Problem details: The answer is a number and nothing else: the count of lines in these entries containing the word "object".

++++++++++++++++++++

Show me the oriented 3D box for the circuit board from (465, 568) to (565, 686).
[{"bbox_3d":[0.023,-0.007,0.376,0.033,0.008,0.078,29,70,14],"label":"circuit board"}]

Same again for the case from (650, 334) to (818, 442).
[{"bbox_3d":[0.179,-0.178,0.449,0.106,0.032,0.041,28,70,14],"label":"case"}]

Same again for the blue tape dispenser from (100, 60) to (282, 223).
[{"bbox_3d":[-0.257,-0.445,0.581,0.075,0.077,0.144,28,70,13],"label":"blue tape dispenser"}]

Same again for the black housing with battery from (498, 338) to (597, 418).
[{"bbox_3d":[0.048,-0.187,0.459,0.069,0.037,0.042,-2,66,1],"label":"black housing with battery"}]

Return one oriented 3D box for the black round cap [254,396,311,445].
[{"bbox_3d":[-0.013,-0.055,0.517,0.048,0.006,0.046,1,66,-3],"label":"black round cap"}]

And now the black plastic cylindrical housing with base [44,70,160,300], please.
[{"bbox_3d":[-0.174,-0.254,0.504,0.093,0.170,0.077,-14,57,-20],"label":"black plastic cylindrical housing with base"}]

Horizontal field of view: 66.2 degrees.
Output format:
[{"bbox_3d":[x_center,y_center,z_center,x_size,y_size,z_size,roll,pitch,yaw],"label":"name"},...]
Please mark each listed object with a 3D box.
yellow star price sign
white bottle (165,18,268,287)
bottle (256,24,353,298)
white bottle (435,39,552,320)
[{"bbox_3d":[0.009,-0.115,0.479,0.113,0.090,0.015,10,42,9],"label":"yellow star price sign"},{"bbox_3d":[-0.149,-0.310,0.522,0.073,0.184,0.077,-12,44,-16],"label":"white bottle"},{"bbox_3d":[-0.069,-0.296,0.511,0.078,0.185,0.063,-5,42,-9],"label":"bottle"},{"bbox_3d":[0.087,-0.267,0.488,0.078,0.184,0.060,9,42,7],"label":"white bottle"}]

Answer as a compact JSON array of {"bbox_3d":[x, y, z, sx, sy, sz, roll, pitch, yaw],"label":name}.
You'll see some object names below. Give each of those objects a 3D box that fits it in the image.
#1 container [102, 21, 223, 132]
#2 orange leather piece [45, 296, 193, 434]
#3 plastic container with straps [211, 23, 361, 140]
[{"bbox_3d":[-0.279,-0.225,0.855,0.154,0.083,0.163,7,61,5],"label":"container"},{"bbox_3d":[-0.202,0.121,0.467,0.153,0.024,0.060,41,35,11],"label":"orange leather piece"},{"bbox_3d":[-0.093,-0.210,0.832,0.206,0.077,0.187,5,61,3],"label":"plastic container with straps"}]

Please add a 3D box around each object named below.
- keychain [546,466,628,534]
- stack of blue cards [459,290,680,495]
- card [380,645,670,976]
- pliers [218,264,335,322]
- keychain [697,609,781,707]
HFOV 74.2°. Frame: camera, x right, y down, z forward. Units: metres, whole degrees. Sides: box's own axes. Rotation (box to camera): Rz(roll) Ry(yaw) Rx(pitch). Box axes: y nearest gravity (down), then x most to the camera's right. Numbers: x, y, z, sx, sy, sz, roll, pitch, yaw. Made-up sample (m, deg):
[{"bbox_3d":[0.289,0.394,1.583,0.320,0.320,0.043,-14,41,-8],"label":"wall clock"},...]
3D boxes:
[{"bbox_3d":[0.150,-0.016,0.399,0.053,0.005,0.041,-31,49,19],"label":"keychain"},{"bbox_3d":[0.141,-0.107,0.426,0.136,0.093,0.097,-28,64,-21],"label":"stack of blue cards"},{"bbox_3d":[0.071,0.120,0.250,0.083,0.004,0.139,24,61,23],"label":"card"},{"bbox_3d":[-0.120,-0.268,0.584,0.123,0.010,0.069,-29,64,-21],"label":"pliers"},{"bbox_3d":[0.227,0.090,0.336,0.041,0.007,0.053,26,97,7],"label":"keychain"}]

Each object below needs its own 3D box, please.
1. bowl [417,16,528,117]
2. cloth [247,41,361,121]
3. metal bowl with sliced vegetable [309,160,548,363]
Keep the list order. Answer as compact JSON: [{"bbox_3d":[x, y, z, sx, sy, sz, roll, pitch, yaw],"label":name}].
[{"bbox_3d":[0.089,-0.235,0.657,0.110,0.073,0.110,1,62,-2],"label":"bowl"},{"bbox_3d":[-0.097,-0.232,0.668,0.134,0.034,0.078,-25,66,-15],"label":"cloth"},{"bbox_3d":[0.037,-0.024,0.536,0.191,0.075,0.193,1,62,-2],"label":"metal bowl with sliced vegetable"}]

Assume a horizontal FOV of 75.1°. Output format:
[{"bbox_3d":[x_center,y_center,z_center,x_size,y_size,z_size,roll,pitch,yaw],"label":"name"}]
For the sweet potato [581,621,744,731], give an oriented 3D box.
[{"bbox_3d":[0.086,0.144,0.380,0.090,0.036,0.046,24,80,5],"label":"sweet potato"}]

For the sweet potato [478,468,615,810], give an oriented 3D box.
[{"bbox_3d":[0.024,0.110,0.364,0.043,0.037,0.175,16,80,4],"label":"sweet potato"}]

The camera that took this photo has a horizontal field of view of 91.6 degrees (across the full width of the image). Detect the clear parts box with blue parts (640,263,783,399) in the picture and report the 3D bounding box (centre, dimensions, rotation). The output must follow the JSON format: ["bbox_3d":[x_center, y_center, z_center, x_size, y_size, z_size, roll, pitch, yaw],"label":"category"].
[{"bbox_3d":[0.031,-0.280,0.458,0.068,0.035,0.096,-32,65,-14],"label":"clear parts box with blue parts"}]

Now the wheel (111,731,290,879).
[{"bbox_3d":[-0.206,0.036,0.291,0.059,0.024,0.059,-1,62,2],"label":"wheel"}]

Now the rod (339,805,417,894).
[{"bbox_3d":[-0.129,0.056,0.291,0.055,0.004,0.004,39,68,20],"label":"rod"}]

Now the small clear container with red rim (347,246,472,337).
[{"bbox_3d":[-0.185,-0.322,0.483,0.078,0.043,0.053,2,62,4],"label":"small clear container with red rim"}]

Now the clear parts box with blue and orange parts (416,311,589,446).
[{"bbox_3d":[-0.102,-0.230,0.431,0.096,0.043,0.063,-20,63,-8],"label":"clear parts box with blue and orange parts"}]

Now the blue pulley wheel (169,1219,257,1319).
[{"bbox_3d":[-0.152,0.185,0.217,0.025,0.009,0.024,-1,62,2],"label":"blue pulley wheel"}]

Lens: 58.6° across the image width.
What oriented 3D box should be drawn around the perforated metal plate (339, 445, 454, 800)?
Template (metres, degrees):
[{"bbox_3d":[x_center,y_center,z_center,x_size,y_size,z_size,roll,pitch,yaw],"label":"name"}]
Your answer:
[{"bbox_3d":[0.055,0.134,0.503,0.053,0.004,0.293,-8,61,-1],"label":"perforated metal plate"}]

++++++++++++++++++++

Solved exercise: 4